- [Aim of the exercise]
Lay out the records from the line containing "Number of notebooks: 19" through the end of the records, both ends included, as a JSON list of strings with one string per line and blank lines omitted.

------------

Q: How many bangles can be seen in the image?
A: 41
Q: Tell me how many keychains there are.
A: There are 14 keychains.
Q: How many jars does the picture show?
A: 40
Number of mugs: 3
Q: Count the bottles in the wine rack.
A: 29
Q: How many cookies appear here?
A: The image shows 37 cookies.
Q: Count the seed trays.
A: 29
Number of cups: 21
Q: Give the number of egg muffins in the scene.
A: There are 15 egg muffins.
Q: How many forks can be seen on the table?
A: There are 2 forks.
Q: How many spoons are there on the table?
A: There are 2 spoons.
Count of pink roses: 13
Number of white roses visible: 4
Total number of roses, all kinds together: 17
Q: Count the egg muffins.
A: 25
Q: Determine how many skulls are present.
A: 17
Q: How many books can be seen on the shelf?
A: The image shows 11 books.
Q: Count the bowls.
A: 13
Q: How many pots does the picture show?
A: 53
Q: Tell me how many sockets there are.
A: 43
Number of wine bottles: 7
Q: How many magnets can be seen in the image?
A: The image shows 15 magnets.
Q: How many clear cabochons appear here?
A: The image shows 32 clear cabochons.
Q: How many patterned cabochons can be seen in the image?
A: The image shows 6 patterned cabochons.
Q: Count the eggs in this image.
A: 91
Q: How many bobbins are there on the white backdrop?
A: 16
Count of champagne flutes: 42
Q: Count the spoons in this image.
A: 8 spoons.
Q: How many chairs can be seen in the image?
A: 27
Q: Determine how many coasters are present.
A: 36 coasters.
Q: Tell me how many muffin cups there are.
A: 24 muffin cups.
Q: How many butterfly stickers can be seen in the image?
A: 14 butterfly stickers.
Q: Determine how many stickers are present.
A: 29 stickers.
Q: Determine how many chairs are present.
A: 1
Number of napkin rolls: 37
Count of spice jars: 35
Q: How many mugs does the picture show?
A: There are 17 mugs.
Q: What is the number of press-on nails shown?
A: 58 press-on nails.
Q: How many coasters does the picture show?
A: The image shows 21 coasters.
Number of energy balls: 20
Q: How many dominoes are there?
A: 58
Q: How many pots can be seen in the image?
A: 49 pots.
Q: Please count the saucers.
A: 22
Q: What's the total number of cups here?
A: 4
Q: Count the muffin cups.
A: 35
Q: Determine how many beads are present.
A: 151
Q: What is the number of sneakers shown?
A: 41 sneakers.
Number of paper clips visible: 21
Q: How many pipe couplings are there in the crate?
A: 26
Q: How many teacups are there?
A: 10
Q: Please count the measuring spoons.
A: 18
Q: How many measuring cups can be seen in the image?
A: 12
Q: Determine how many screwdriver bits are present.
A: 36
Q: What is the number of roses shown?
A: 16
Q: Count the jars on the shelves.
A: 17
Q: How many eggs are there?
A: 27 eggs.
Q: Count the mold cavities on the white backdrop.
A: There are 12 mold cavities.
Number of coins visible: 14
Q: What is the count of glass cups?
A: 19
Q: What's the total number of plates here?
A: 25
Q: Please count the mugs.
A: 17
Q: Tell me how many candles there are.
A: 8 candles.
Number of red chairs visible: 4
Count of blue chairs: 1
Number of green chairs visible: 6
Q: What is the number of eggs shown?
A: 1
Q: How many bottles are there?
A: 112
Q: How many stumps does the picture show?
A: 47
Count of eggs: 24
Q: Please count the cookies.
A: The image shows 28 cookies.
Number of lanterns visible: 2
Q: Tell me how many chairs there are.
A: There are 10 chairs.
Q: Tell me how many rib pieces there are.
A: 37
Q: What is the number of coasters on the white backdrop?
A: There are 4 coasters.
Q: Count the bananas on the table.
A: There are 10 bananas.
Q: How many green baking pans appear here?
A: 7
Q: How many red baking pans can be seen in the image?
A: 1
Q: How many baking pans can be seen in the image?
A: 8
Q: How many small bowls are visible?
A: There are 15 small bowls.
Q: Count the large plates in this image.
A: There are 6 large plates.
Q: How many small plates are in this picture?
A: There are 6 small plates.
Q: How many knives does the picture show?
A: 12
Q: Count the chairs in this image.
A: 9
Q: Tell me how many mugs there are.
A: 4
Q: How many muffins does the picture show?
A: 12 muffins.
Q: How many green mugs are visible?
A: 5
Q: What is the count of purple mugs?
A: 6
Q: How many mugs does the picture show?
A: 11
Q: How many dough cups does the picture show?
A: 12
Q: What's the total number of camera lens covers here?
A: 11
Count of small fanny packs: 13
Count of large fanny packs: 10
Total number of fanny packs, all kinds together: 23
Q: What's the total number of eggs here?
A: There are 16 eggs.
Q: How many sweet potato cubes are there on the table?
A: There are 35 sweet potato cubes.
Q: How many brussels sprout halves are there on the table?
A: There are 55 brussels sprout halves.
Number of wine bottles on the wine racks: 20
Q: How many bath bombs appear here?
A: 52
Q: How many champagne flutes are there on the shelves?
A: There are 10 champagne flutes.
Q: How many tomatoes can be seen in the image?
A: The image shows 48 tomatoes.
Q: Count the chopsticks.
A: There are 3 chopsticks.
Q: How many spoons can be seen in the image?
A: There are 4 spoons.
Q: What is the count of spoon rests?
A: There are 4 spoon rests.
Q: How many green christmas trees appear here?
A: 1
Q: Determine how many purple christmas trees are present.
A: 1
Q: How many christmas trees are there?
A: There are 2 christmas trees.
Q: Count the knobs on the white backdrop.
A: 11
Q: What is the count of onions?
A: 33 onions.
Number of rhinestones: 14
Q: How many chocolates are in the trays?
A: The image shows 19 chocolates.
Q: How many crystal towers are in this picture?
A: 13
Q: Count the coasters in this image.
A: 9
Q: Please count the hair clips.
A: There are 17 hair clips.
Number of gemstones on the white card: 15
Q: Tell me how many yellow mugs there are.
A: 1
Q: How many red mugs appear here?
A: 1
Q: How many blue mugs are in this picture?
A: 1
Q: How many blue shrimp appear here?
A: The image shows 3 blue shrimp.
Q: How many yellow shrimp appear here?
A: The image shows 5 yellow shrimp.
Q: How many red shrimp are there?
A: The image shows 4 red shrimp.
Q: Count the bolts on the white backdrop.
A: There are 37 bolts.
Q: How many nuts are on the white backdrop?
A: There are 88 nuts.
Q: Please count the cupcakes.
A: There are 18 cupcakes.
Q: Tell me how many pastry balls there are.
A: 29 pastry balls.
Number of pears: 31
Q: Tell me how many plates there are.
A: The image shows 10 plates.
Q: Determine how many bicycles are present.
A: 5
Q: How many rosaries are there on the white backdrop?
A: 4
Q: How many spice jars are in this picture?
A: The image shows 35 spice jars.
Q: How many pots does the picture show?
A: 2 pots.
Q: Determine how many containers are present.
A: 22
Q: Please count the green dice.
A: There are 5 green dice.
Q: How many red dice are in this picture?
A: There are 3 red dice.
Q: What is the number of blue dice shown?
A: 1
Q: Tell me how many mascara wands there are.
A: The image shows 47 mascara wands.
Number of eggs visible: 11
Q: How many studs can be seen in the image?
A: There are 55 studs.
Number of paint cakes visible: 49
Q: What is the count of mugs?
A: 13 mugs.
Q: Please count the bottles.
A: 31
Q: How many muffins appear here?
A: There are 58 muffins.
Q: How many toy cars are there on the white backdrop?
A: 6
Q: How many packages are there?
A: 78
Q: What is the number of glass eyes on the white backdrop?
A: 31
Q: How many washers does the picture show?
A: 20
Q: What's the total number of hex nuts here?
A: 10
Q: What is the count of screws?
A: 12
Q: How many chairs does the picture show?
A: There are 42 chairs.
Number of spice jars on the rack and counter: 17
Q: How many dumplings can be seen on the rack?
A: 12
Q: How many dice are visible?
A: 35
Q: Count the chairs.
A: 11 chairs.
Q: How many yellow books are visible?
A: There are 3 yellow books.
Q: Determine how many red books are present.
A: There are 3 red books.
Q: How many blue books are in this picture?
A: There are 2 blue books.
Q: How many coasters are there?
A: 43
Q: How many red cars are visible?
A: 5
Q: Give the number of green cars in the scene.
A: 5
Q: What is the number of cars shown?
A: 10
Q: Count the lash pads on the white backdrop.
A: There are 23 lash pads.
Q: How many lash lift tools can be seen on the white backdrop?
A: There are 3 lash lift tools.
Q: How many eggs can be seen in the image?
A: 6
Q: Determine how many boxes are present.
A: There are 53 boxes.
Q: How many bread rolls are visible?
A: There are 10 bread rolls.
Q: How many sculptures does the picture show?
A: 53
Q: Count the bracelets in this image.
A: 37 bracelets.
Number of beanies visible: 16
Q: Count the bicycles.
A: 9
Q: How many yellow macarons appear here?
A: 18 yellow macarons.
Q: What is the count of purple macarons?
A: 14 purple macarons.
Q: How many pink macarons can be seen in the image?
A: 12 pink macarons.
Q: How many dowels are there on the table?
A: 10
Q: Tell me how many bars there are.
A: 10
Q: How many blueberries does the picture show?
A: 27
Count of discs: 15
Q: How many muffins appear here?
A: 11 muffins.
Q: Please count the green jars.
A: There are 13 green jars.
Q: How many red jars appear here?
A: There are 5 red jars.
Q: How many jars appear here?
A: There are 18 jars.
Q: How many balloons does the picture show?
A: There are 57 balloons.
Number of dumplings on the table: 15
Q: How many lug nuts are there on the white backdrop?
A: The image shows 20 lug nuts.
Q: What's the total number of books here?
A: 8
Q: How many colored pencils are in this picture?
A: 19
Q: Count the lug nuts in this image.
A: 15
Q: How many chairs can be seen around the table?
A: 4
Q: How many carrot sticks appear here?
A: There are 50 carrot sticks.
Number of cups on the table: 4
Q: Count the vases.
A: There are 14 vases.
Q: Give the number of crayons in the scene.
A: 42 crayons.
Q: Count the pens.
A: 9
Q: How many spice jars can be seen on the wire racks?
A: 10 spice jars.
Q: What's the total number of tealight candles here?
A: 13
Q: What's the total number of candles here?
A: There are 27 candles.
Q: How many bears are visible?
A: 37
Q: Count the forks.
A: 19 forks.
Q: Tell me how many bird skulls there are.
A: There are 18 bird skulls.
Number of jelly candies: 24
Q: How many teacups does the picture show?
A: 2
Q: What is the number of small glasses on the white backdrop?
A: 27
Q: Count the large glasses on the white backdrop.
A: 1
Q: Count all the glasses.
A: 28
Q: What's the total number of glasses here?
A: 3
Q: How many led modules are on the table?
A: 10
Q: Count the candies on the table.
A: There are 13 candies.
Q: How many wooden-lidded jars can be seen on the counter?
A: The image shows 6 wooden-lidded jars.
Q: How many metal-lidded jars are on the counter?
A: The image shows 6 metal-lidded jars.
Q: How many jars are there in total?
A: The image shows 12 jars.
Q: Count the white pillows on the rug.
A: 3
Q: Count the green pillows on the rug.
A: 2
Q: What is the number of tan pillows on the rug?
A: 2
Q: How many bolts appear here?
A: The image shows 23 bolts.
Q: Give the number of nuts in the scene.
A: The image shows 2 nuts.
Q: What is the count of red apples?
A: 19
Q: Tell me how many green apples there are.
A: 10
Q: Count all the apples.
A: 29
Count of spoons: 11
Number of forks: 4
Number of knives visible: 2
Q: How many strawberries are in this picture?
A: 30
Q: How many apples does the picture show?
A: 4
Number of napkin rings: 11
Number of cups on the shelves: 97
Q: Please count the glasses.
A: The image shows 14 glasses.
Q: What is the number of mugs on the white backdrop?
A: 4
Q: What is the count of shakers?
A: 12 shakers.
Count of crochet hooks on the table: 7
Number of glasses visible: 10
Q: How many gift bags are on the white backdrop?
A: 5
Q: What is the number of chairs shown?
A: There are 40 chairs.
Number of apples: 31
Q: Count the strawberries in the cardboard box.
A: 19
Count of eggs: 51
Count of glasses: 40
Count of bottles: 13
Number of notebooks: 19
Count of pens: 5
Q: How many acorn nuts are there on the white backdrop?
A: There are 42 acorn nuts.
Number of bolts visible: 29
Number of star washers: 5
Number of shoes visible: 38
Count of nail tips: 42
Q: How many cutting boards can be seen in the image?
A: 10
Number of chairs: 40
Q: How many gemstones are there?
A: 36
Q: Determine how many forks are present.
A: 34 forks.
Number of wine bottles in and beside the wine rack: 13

------------

- [Completed task]
[
  "Number of notebooks: 19",
  "Count of pens: 5",
  "Q: How many acorn nuts are there on the white backdrop?",
  "A: There are 42 acorn nuts.",
  "Number of bolts visible: 29",
  "Number of star washers: 5",
  "Number of shoes visible: 38",
  "Count of nail tips: 42",
  "Q: How many cutting boards can be seen in the image?",
  "A: 10",
  "Number of chairs: 40",
  "Q: How many gemstones are there?",
  "A: 36",
  "Q: Determine how many forks are present.",
  "A: 34 forks.",
  "Number of wine bottles in and beside the wine rack: 13"
]